A new research project hosted by Politics and International Relations academics and the university’s Crime and Security Research Institute will study lessons from maritime security capacity building in the Western Indian Ocean.

The project entitled SafeSeas is a pilot project and compares the ongoing efforts to restructure the maritime security sector in four countries (Djibouti, Kenya, Seychelles, and Somalia). The aim of SafeSeas is to develop key guidelines and best practices for the programming and implementation of maritime security capacity building and maritime security sector reform. Although maritime capacity building has been done in limited forms for decades by international navies and the International Maritime Organization, it is generally considered as a new field of international activity.

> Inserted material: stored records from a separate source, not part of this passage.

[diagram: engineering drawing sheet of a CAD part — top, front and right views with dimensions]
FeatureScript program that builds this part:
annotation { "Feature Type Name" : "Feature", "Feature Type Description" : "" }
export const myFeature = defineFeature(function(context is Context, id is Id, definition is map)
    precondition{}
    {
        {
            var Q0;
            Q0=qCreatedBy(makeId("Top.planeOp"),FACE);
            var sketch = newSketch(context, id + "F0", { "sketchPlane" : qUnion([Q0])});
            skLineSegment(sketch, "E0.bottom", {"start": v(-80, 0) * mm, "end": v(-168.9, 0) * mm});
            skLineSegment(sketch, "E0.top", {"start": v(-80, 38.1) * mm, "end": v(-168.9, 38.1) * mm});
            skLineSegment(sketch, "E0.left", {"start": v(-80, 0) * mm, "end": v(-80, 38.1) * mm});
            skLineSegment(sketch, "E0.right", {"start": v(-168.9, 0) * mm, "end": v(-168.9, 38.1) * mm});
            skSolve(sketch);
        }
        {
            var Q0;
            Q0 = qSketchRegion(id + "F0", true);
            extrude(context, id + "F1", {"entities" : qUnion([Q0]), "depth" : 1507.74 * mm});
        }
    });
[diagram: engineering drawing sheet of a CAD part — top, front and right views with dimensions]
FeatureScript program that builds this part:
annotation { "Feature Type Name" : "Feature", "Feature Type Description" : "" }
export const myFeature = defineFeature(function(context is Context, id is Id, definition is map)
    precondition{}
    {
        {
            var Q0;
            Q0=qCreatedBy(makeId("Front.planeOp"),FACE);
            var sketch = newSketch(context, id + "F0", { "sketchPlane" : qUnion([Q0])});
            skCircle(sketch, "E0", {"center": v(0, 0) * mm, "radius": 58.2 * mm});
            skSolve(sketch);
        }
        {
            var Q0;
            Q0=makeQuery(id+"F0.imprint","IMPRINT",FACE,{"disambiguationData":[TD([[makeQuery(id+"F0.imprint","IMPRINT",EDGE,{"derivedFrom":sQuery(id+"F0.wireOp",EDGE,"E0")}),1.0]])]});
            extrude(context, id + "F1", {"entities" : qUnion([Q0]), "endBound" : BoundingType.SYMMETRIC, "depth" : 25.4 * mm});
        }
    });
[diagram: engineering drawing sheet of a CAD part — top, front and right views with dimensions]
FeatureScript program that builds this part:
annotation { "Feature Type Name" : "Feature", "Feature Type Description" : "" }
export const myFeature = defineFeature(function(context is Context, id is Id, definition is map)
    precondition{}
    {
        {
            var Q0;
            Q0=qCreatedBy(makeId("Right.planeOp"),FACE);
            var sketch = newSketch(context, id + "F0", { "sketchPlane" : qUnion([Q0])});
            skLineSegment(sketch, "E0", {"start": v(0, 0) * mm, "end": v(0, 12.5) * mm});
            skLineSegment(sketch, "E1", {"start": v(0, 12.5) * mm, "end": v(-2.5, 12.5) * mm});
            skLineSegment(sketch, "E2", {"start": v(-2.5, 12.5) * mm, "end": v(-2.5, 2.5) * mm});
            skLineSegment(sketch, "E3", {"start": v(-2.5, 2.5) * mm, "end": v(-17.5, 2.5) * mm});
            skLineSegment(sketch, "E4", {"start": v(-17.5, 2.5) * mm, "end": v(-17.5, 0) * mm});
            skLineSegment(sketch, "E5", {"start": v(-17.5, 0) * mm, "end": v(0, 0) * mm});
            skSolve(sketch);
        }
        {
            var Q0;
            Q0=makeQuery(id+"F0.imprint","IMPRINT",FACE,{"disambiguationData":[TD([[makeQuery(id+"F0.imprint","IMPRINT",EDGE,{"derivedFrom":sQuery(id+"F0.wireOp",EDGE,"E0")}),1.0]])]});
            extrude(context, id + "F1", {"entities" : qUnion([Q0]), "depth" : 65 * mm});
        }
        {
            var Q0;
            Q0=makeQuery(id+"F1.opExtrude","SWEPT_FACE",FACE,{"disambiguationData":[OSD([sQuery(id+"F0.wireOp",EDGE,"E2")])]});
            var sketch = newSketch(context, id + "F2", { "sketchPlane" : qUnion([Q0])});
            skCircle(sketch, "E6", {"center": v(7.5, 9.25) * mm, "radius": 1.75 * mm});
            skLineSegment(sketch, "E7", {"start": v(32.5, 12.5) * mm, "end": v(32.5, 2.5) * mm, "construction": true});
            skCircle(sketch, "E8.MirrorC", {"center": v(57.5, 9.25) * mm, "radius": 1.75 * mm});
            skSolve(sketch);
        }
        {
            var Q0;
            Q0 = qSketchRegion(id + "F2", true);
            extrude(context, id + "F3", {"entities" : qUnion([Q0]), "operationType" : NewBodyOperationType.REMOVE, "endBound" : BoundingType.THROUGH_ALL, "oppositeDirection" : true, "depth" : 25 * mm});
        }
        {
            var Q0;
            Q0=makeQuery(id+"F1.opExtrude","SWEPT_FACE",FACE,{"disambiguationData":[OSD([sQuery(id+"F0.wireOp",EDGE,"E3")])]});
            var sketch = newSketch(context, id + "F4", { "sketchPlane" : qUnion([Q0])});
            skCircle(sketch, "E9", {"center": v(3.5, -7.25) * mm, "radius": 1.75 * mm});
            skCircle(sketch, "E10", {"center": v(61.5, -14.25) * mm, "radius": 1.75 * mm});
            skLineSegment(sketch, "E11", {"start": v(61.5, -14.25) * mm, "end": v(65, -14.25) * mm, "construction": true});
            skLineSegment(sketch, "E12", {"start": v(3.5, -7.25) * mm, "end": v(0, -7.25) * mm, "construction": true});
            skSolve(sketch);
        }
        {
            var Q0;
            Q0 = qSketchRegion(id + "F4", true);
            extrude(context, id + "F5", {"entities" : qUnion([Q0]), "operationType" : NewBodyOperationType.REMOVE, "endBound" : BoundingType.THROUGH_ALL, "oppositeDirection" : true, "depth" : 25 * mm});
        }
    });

As Christian Bueger, Reader in International Relations and principal investigator of the project commented, “This is an exciting opportunity to shape the international debate on how to safeguard the seas and how to assist coastal developing states in their efforts to address maritime insecurities. The project will allow us to study current assistance programs in depth and to lay out a range of recommendations useful for the European Union, the UK and international bodies such as the International Maritime Organization. It will also allow us to strengthen our profile as one of the world leading institutions in the field of ocean governance and maritime security”.

The project has four aims: (1) to strengthen our understanding of the challenges and effects of maritime security sector reform (MSSR); (2) to transfer lessons from other fields of capacity building to the maritime; (3) to develop a methodology for mapping national maritime security sectors; and (4) to identify best practices, gaps and shortcomings in the delivery of capacity building .

SafeSeas is funded by the British Academy and part of the UK's Global Challenges Research Fund initiative to strengthen development through research. It is implemented in conjunction with the University of Bristol’s Global Insecurities Centre and cooperates closely with different international actors including the UN Office on Drugs and Crime, the Critical Maritime Routes Horn of Africa (CRIMARIO) project of the European Union, and the University of the Seychelles.